USA Jim Courier defeated TCH Petr Korda, 7–5, 6–2, 6–1
• It was Courier's 3rd career Grand Slam singles title and his 2nd and last title at the French Open. It was Courier's 5th title of the year, and his 9th overall.

=== Women's singles ===

 Monica Seles defeated DEU Steffi Graf, 6–2, 3–6, 10–8
• It was Seles' 6th career Grand Slam singles title and her 3rd and last title at the French Open. It was Monica's 6th title of the year, and her 26th overall.

=== Men's doubles ===

SUI Jakob Hlasek / SUI Marc Rosset defeated David Adams / CIS Andrei Olhovskiy, 7–6, 6–7, 7–5
• It was Hlasek's 1st and only career Grand Slam doubles title.
• It was Rosset's 1st and only career Grand Slam doubles title.

=== Women's doubles ===

USA Gigi Fernández / CIS Natalia Zvereva defeated ESP Conchita Martínez / ESP Arantxa Sánchez Vicario, 6–3, 6–2

=== Mixed doubles ===

ESP Arantxa Sánchez Vicario / AUS Todd Woodbridge defeated USA Lori McNeil / USA Bryan Shelton, 6–2, 6–3
• It was Sánchez Vicario's 2nd career Grand Slam mixed doubles title and her 2nd and last title at the French Open.
• It was Woodbridge's 2nd career Grand Slam mixed doubles title and his 1st title at the French Open.

==Wimbledon==
====Men's singles====

USA Andre Agassi defeated CRO Goran Ivanišević, 6–7^{(8–10)}, 6–4, 6–4, 1–6, 6–4
- It was Agassi's 1st career Grand Slam title and only Wimbledon title.

====Women's singles====

GER Steffi Graf defeated FRY Monica Seles, 6–2, 6–1
- It was Graf's 11th career Grand Slam title and her 4th Wimbledon title.

====Men's doubles====

USA John McEnroe / GER Michael Stich defeated USA Jim Grabb / USA Richey Reneberg, 5–7, 7–6^{(7–5)}, 3–6, 7–6^{(7–5)}, 19–17
- It was McEnroe's 17th and last career Grand Slam title and his 8th Wimbledon title.
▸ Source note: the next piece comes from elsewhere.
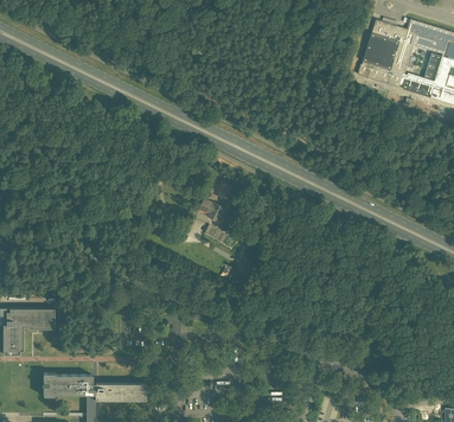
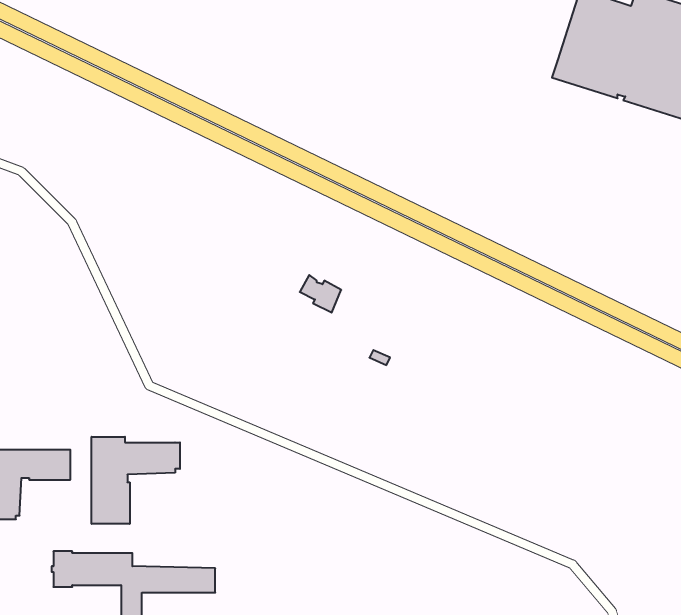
building: none -> [92,437,180,524]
It was Stich's 2nd and last career Grand Slam title and his 2nd Wimbledon title.

====Women's doubles====

USA Gigi Fernández / CIS Natasha Zvereva defeated LAT Larisa Neiland / TCH Jana Novotná, 6–4, 6–1
- It was Fernández's 5th career Grand Slam title and her 1st Wimbledon title. It was Zvereva's 6th career Grand Slam title and her 2nd Wimbledon title.

====Mixed doubles====

TCH Cyril Suk / LAT Larisa Neiland defeated NED Jacco Eltingh / NED Miriam Oremans, 7–6^{(7–2)}, 6–2
- It was Suk's 2nd career Grand Slam title and his 1st Wimbledon title. It was Neiland's 3rd career Grand Slam title and her 2nd Wimbledon title.

==US Open==
===Men's singles===

SWE Stefan Edberg defeated USA Pete Sampras 3–6, 6–4, 7–6^{(7–5)}, 6–2
- It was Edberg's 6th career Grand Slam title and his 2nd and last US Open title.

===Women's singles===

 Monica Seles defeated ESP Arantxa Sánchez Vicario 6–3, 6–3
- It was Seles' 7th career Grand Slam title and her 2nd and last US Open title.

===Men's doubles===

USA Jim Grabb / USA Richey Reneberg defeated USA Kelly Jones / USA Rick Leach 3–6, 7–6^{(7–2)}, 6–3, 6–3
- It was Grabb's 2nd and last career Grand Slam title and his only US Open title. It was Reneberg's 1st career Grand Slam title and his only US Open title.

===Women's doubles===

USA Gigi Fernández / CIS Natasha Zvereva defeated LAT Larisa Neiland / CSK Jana Novotná 7–6^{(7–4)}, 6–1
- It was Fernández's 6th career Grand Slam title and her 3rd US Open title. It was Zvereva's 7th career Grand Slam title and her 2nd US Open title.

===Mixed doubles===

AUS Nicole Provis / AUS Mark Woodforde defeated CSK Helena Suková / NED Tom Nijssen 4–6, 6–3, 6–3
- It was Provis' 2nd and last career Grand Slam title and her only US Open title. It was Woodforde's 5th career Grand Slam title and his 2nd US Open title.